- Bethesda Bethesda's position in Arkansas Bethesda Bethesda (the United States)
- Coordinates: 35°47′21″N 91°47′57″W﻿ / ﻿35.78917°N 91.79917°W
- Country: United States
- State: Arkansas
- County: Independence
- Township: Washington
- Elevation: 551 ft (168 m)

Population (2020)
- • Total: 199
- Time zone: UTC-6 (Central (CST))
- • Summer (DST): UTC-5 (CDT)
- Area code: 870
- GNIS feature ID: 2805623

= Bethesda, Arkansas =

Bethesda was an unincorporated community and census-designated place (CDP) in western Independence County, Arkansas, United States. It was first listed as a CDP in the 2020 census with a population of 199.
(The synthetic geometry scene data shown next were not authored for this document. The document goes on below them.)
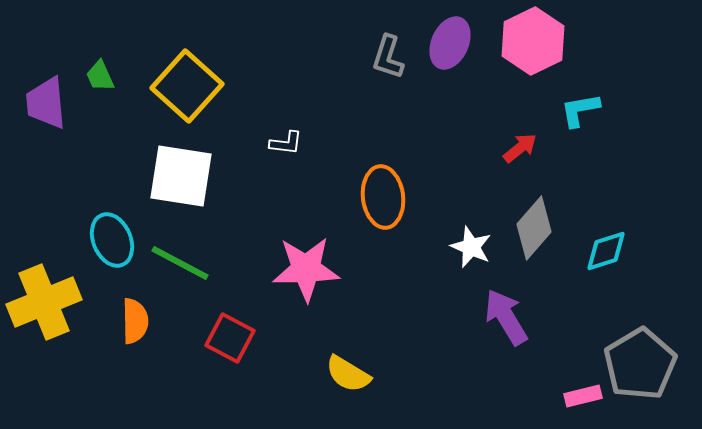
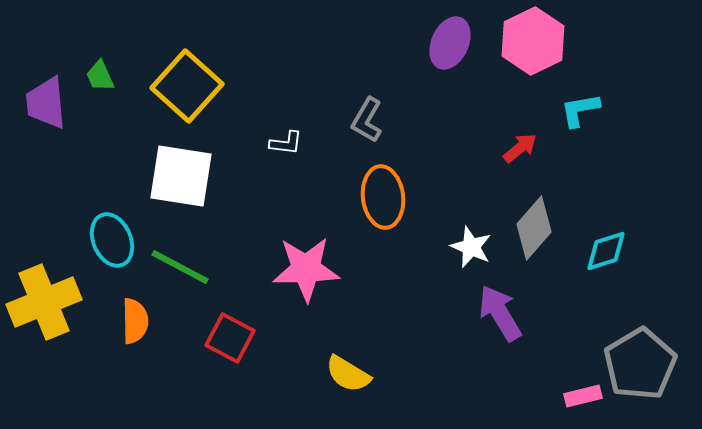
gray L-shape: moved 21 px left, 63 px down; rotated 12 degrees clockwise
green line: moved 4 px down
purple arrow: moved 6 px left, 4 px up
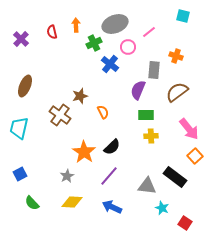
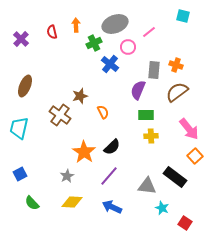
orange cross: moved 9 px down
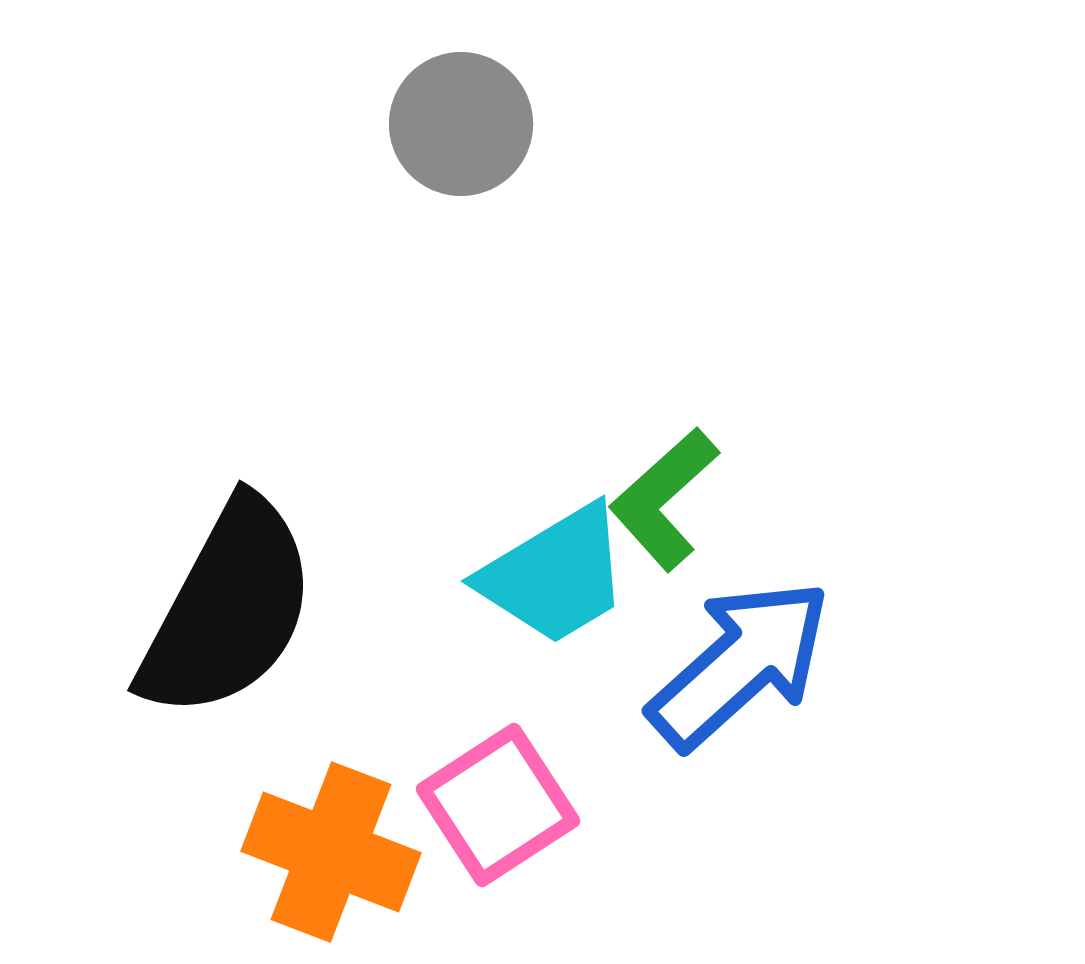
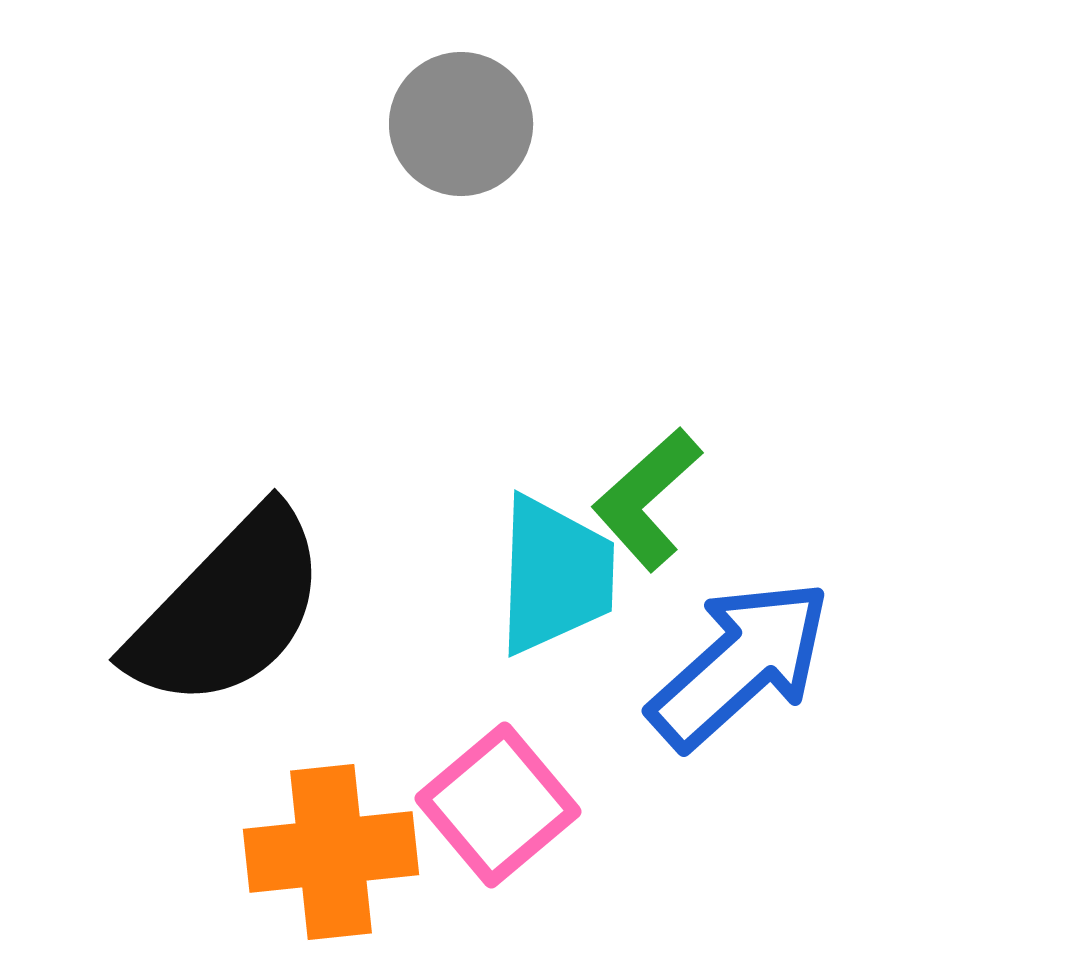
green L-shape: moved 17 px left
cyan trapezoid: rotated 57 degrees counterclockwise
black semicircle: rotated 16 degrees clockwise
pink square: rotated 7 degrees counterclockwise
orange cross: rotated 27 degrees counterclockwise
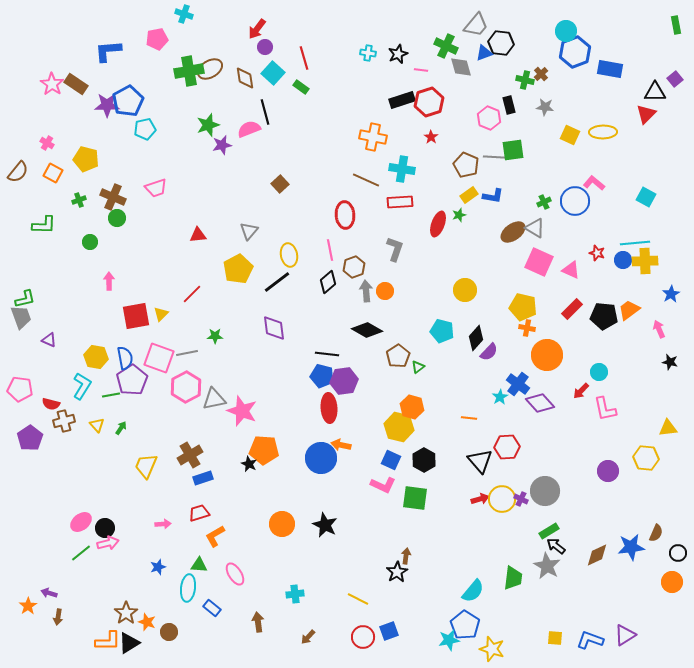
It is connected to the Arkansas Highway System via Highway 106S and is approximately eight miles west of Batesville.

==Demographics==

Historical population
| Census | Pop. | Note | %± |
| 2020 | 199 |  | — |
U.S. Decennial Census 2020

===2020 census===

Bethesda CDP, Arkansas – Demographic Profile (NH = Non-Hispanic) Note: the US Census treats Hispanic/Latino as an ethnic category. This table excludes Latinos from the racial categories and assigns them to a separate category. Hispanics/Latinos may be of any race.
| Race / Ethnicity | Pop 2020 | % 2020 |
|---|---|---|
| White alone (NH) | 176 | 88.44% |
| Black or African American alone (NH) | 0 | 0.00% |
| Native American or Alaska Native alone (NH) | 0 | 0.00% |
| Asian alone (NH) | 1 | 0.50% |
| Pacific Islander alone (NH) | 0 | 0.00% |
| Some Other Race alone (NH) | 0 | 0.00% |
| Mixed Race/Multi-Racial (NH) | 15 | 7.54% |
| Hispanic or Latino (any race) | 7 | 3.52% |
| Total | 199 | 100.00% |

==Education==
It is in the Batesville School District.